The revenue cycle of the medical provider is run by a smooth medical billing and coding procedure. It can cause many financial problems if not dealt with attention. The providers should catch the errors and mistakes ahead of submitting claims to remove the obstacles between successful reimbursement payments. For this reason, the providers can avail the medical billing services in the USA. Following some significant hitches between successful medical billing is illustrated!
Incomplete information can merely end up with claim denials or rejection. Even if the providers need to get their claims paid on the first attempt, they should ensure that even the small mistakes need to be correct and authentic to submit the claims. The billers need to take care of the simple data of the patients while entering the information in the claims form. They should take care to enter the correct spellings of the name, gender of the patient should be mentioned, and a valid policy number should be written. The denied claims due to incomplete information can be submitted again. It can take a long time to get paid. Generally, within 14 days, the claims are reimbursed. However, the denied claims due to inaccurate and incomplete information can take 40-45 days to get paid.
Duplicate Claim Submission
A duplicate claim is a claim made for the procedure, test or treatment more than once. Usually, duplicate claims are submitted due to human error. However, such claims are also made with intention and result in fine and punishment. It is a severe situation and a major obstacle between successful reimbursement payments. The medical billing and coding experts should try to carefully submit claims and so they don’t need to send them again. The experts can perform chart audits. The chart audit will assist them in making sure that all parts of the claims are billed correctly. There are many reasons behind duplicate billing which are written below:
- Service or treatment charged twice
- Claim submitted again to avoid untimely filing submission
- Payment has been made but not posted
- The procedure was performed more than once in a day
Services Not Covered by the Payer
There are many reasons which hinder the successful payments.
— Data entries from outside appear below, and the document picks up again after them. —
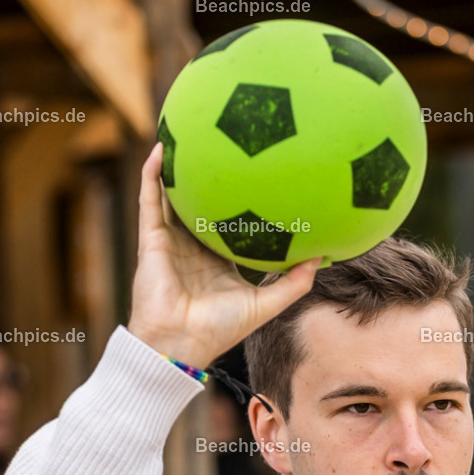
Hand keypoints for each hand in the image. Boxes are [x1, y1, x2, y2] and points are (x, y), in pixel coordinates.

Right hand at [128, 142, 321, 368]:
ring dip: (176, 167)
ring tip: (187, 131)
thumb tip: (323, 257)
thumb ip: (293, 283)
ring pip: (172, 196)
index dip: (240, 202)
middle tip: (226, 143)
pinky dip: (153, 175)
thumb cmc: (219, 329)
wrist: (180, 343)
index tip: (259, 176)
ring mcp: (170, 242)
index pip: (229, 224)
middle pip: (201, 205)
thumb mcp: (265, 304)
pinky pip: (150, 200)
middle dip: (209, 178)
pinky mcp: (151, 239)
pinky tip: (161, 147)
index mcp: (217, 261)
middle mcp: (193, 248)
It happens that the patient gets the treatment services but those services are not covered under the insurance coverage of the patient. It is also one of the reason due to which the claims get denied. The physician needs to be very careful before treating the patient that whether the patient’s treatment is covered by the insurance company or not. There may be several reasons behind the non-coverage of the particular treatment of the patient by medicare, medicare or insurance provider. They are mentioned below:
- Non-covered services under the insurance policy
- Unreasonable and unnecessary treatment services by the provider
- Services included in the basic allowance of another service
- Time limit for claim submission already passed
Time Limit for Claim Submission is Over
The medical biller and coder needs to follow CMS guidelines to submit the claims. The insurance providers have prescribed certain time limits within which the biller has to make claims for successful reimbursement payments. Typically, the claims should be sent within 40 to 60 days of the services to get the payments in 14 to 15 days. However, if the time limit is exceeded, then the claims can be reimbursed in 40 to 50 days which is an extended period. The untimely claims can also get denied. The provider can appeal it, but it is a lengthy procedure, and not the best option to pursue.